Post # 1
i have never been more in love, i love my fiance with all my heart. He was my firswt love and we recently reunited after 21 years. I am getting married this summer. I have NEVER even lived with a man!!! ANY SUGGESTIONS? COMMENTS? IDEAS??
I read Fascinating Womanhood , which was great….it teaches woman to be a traditional wife, which has helped a lot in my relationship….good book to read !!
Post # 3
I know for us we are staying at each other’s places more often trying to ease into it. I have never lived with a guy either, just other girls, but I have a feeling living with a guy will be alot easier… hopefully not as much drama.
Post # 4
Do you want to be a traditional wife? Seeing as how you have been reunited after 21 years, he’s probably quite capable of doing a lot of things for himself.
Really, respecting each others’ space is important. not just throwing things around and being a slop and expecting your SO to pick up after you. Living with a guy has been pretty easy for me (then again, i’ve lived with 46 other girls before, haha). I keep the bathroom door shut now and have some joint laundry and are considerate that we share living spaces with another human being. It’s about give and take a little more. I used to live alone so it was alway what *I* wanted to do.
For us, it’s been a seamless adjustment living-wise. He’s just easy to live with.
Post # 5
I have not read that book but the title made me curious so I looked it up on Amazon. The subtitle, “How the Ideal Woman Awakens A Man’s Deepest Love and Tenderness” made me cringe. You don’t have to become any sort of ideal woman. Your fiance already thinks you are his ideal woman – that’s why he wants to marry you! Be careful not to lose yourself in your new role as a wife. “Wife” is a relationship role, not a job description. Maintain your current hobbies, interests, and a degree of independence when you marry. That is what will keep you interesting to each other. Moreover, the title sounds like you are trying to awaken a “tender” part of your fiance you have’t seen before. Trust me, he doesn’t have some secret emotional side. He is who he is and if you’re hoping to change him after marriage, that is highly unlikely. Men are people, just like women are people. There is no secret code you have to unlock to understand them. Just be yourself.
Post # 6
Fiance and i just started reading our male/female versions of “5 love languages” by Gary Chapman.
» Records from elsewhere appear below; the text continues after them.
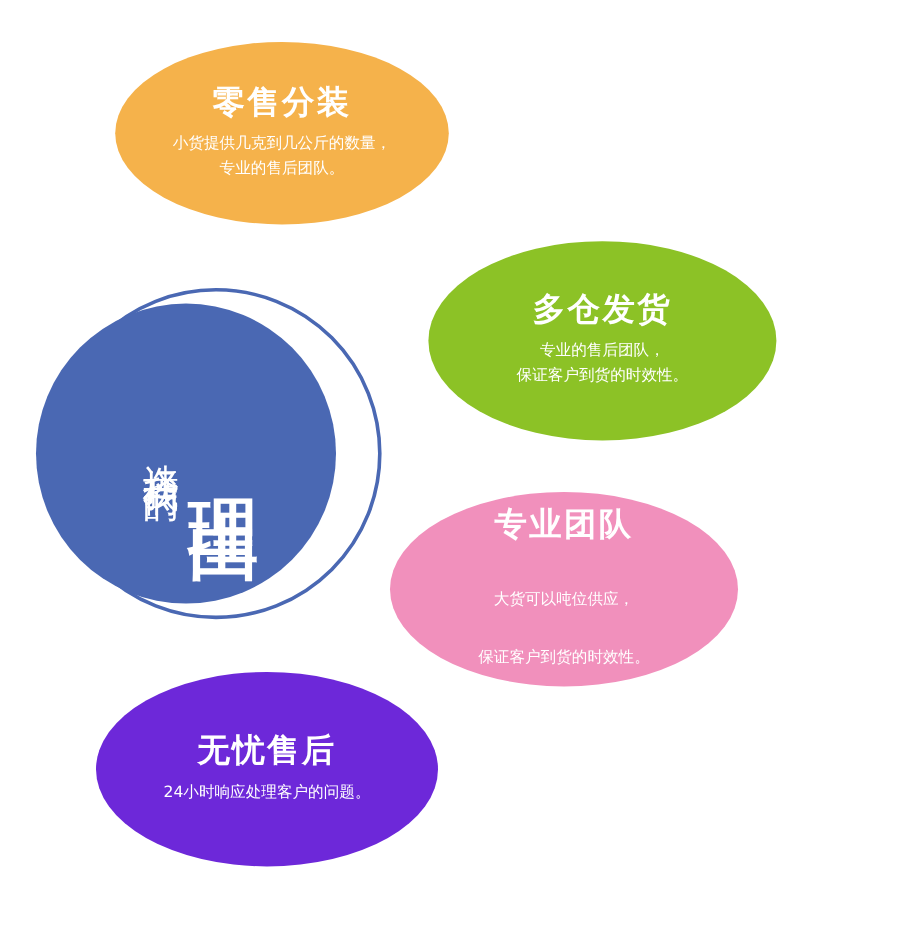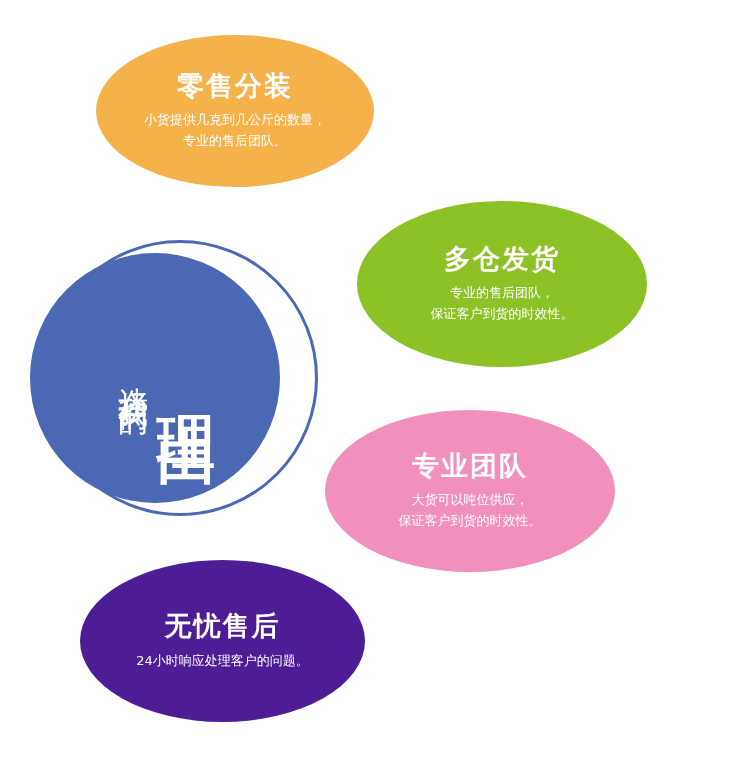--- a/index.html
+++ b/index.html
@@ -59,7 +59,7 @@
   }
   #bubble-team {
     left: 325px; top: 410px;
-    width: 290px; height: 162px;
+    width: 290px; height: 162px; gap: 28px;
   }
   #bubble-aftersale {
     left: 80px;  top: 560px;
i think you’ll find it intriguing, fruitful, and eye-opening to a lot simple concepts of love 🙂
i think it’s a mix of patience, compromise, trust, and communication that makes love, co-habitation, marriage, etc. a relatively stable atmosphere (with a fight or two in the mix, cuz obviously we are all human and are bound to have a few altercations in life with one another)
Post # 7
We didn’t move in together until we got engaged, although we did stay over at our own apts most nights. It is different though… Def. the most challeging part for us is the day to day upkeep of the house. I had never lived with a man either.
We found it helpful to have a litlte meeting and go over who is responsible for what. For example, Fiance does lawn cutting and I take care of the flower beds. Sounds silly, but talking about who is the main person in charge of things helped us. Esp. since we’re both used to doing everything.
I’m reading Saving Your Marriage Before It Starts which is nice (btw, this is FI’s second marriage) and we’re doing PreCana / Remarriage prep through our church.
Def. TALKING and discussing mundane household and day to day living is the best thing I’ve found so far. As fun as it was to start living together, it wasn’t always easy. and I wish we’d had our little house meeting upfront instead of as a result of several head-butting incidents.
Good luck! Have fun!
Post # 8
I second what gibsonkk says! Day to day household management is the most challenging aspect of living together. He is the first guy I’ve lived with and it is quite a change from living by myself. We dated for a year before we became engaged and moved in together. I am so glad we have this adjustment period before being married! And I will be buying that book “Saving Your Marriage Before It Starts”!